Extract provided
..............................

And of coure it's only a coincidence that most of those are the ones competing with a Google product.


And all the embedded chips in cellphones,m set top boxes and mp3 players are going to support WebM?

Thats going to take a while - the lead time on new DSP families isn't quick.

And how long before their are optimized open source libraries like ffmpeg and x264?


FFMPEG claimed to have the fastest VP8 decoder on the planet back in July:

Announcing the world’s fastest VP8 decoder: ffvp8

http://x264dev.multimedia.cx/archives/499


ffmpeg does already supports webm, and the encoder is quite good from what i gathered, since it's done by the same crew than x264


ffmpeg only has a working webm decoder. xvp8 (the x264-based encoder) hasn't been touched for a few months and is basically vaporware.


In #ffmpeg on freenode:

(09:50:48 PM) sjuxax: Guy on HN said this: "ffmpeg only has a working webm decoder. xvp8 (the x264-based encoder) hasn't been touched for a few months and is basically vaporware"

(09:50:50 PM) sjuxax: true?

...

(09:52:34 PM) Dark_Shikari: not quite true

(09:52:42 PM) Dark_Shikari: close, but not quite.

(09:52:58 PM) Dark_Shikari: 1) the github tree hasn't been updated

(09:53:05 PM) Dark_Shikari: there is more stuff that isn't in the tree yet

(09:53:13 PM) Dark_Shikari: 2) Ronald is dealing with his first baby boy, give him some slack

(09:53:20 PM) Dark_Shikari: 3) Google just hired him full-time for a year to work solely on xvp8

and later on...

(10:12:27 PM) Dark_Shikari: tl;dr: it's kinda vaporware, there's a bit of work done, but it will stop being vaporware in march when Ronald goes to work for Google.


Assuming you're sjuxax, thank you for the research! I think a lot of us sometimes forget how simple it is to go to the primary sources in cases like this.


As much as google can seem pretty sinister these days, it's reassuring that their strategy for implementing a video decoder is "hire the dev on the leading open source project for a year."


The encoder is good, but it doesn't hold a candle to x264. It's is still _very_ slow.

..............................

Recorded information

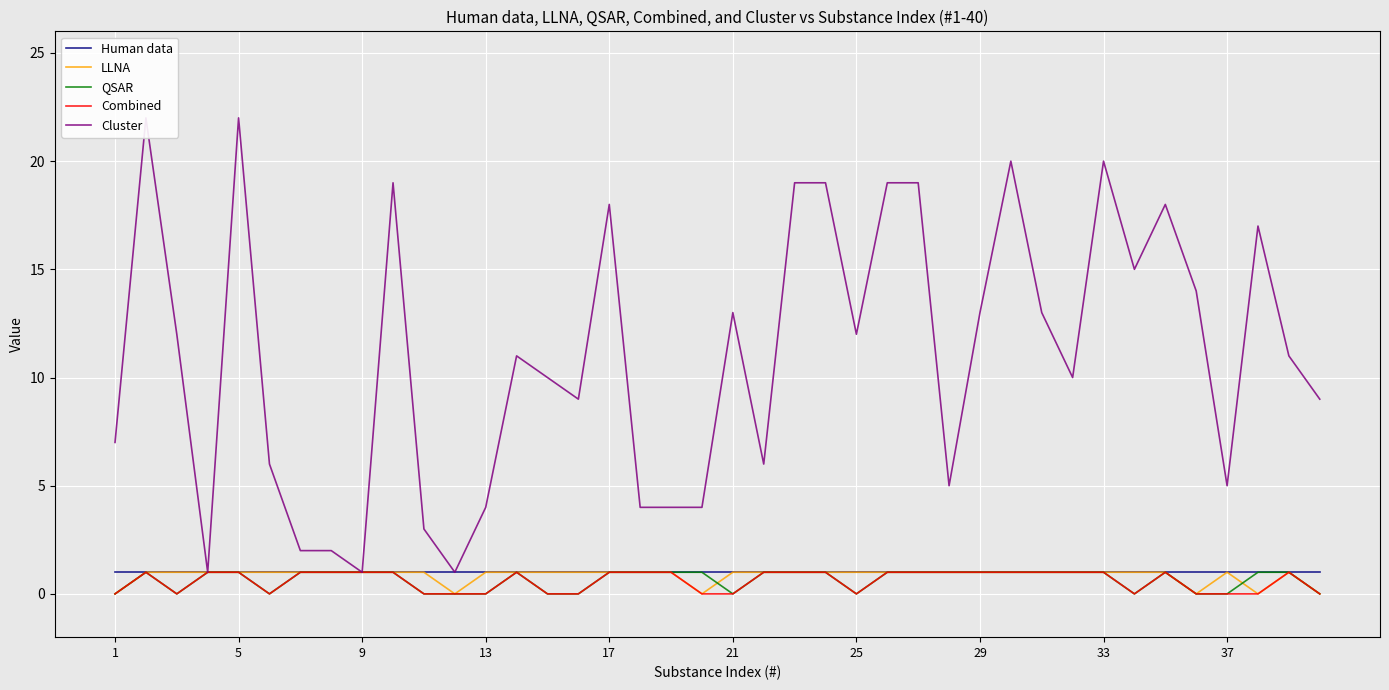

True or false: Combined has a value of 0 at 9.

False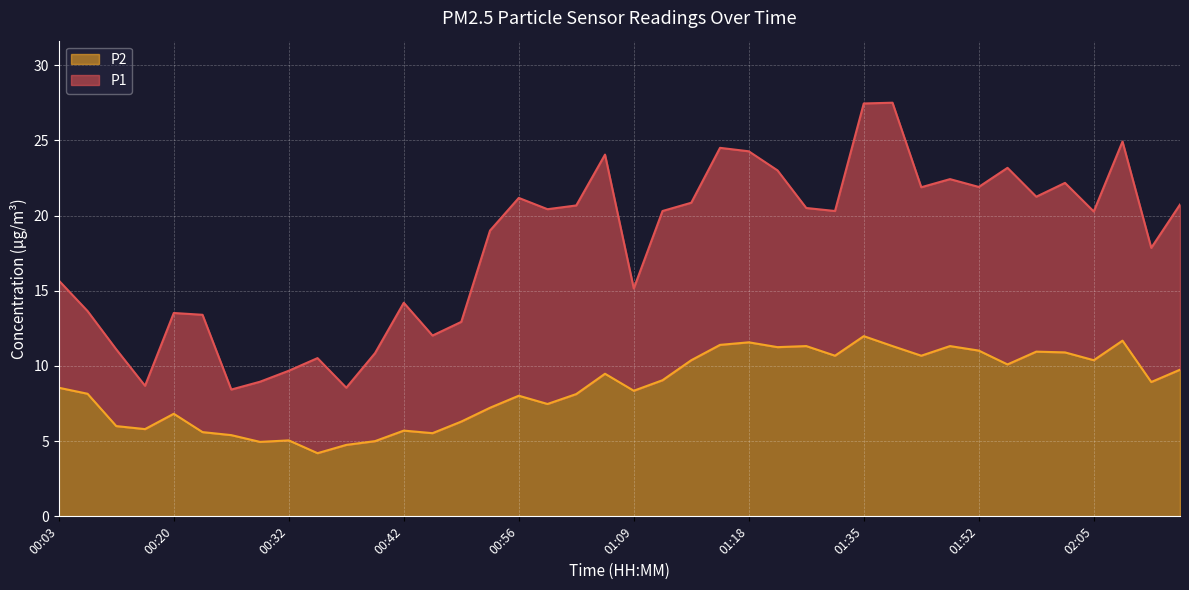

Which label corresponds to the largest value in the chart?

01:40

..............................

Activities
A: In the thread on WebM and ffmpeg, when is xvp8 expected to stop being vaporware?
B: Recast the paragraph from the WebM and ffmpeg thread that starts "ffmpeg only has a working webm decoder" as a two-item list.
C: Pick up the WebM and ffmpeg thread after its final comment and write the next reply.
The listing stands apart from the WebM and ffmpeg thread and is not part of it.

Expected responses
A: In March, when Ronald goes to work for Google.

B:
- ffmpeg has a working WebM decoder and nothing more.
- xvp8, the encoder based on x264, has gone untouched for a few months and is essentially vaporware.

C:
Google as always wants us to use their beta software. This thread has generated much debates. I'm always suspicious when big corporation touts ideology as their cause. Don't fall into the pray. Just asked the question "Where is the money?" and you can guess the real reason for their move. Google seems to think that they have the clouts to influence all area of humanity, in this case the audio/visual entertainment industry that includes set top boxes, chip and hardware makers etc. They are fighter all wars (MS Office, iPhone, Bing, Facebook) by spreading themselves thinly. I believe these few years will see the start of decline of Google as a company.


IE8 is at 33% share now. IE7 is about 7%. I expect most on IE6 are still on XP. So I'd expect that we'll see similar uptake rates for IE9, if not more given the HTML5 benefit (IE8 doesn't have much clear benefit over IE7 from what I can tell).

So I'd say expect IE9 to be closer to 27% in 3 years.

Of course this ignores two big questions:

1) Is IE still hemorraging market share? 2) Does IE9 actually reverse the trend of people using Chrome?


IE 9 won't support XP users (60% of Web-connected PCs) so they will only be able to get a fraction of the IE 7 and IE 8 users to upgrade.


Firefox overtook IE in Europe recently (38%), and it wasn't at the expense of Chrome which is higher in the EU than in the US (15% v 12.5%)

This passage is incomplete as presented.